In autumn of 2022, I returned to Belfast. By happy coincidence I now live in Nashville, Tennessee, one of its sister cities, and the institution where I work has a partnership with Queen’s University. On a Saturday afternoon in the holiday season, I went for a wander through Belfast’s streets. There I found the reverberations of twenty-five years of peacemaking an almost palpable sensation. The bleak emptiness of neglected public spaces and sidewalks that I recalled from years past had been written over with the scrawl of colourful shops, teenagers traipsing in happily oblivious packs down the pedestrian mall, tourists pouring through a historic market that smelled of coffee, sausage, lavender, patchouli.
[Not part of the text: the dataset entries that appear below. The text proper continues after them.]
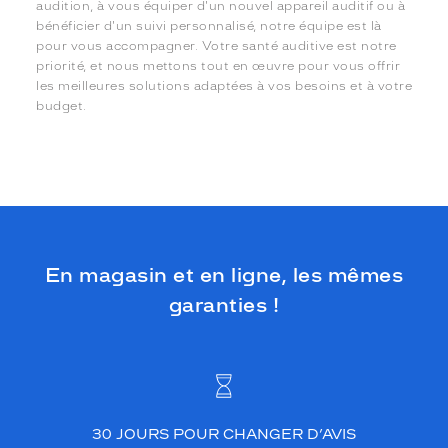
audition, à vous équiper d'un nouvel appareil auditif ou à
bénéficier d'un suivi personnalisé, notre équipe est là
pour vous accompagner. Votre santé auditive est notre
priorité, et nous mettons tout en œuvre pour vous offrir
les meilleures solutions adaptées à vos besoins et à votre
budget.
En magasin et en ligne, les mêmes
garanties !
30 JOURS POUR CHANGER D’AVIS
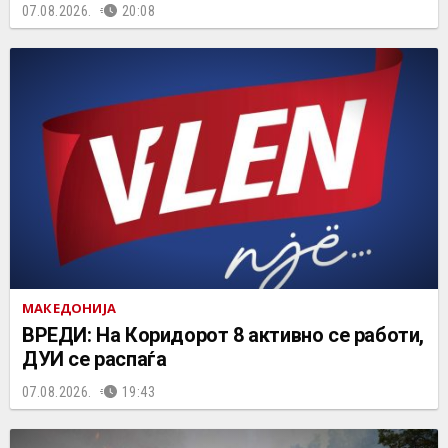
07.08.2026.
20:08
МАКЕДОНИЈА
ВРЕДИ: На Коридорот 8 активно се работи,
ДУИ се распаѓа
07.08.2026.
19:43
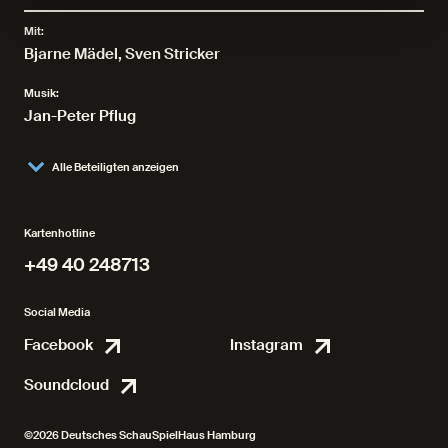
Mit:
Bjarne Mädel
,
Sven Stricker
Musik:
Jan-Peter Pflug
Alle Beteiligten anzeigen
Kartenhotline
+49 40 248713
+49 40 248713
Social Media
Facebook
Instagram
Facebook
Instagr
Soundcloud
Soundcloud
©2026 Deutsches SchauSpielHaus Hamburg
Belfast appeared a fresh, cheerfully post-industrial city, eager to remake itself and to believe the branding. Any impulse to diminish the effects of the Good Friday Agreement need only look to the revitalization of Belfast. But any examination of Northern Ireland’s peacemaking movement, sombre or celebratory, must also recognize that this kingdom work has not been fully accomplished but is only ever underway.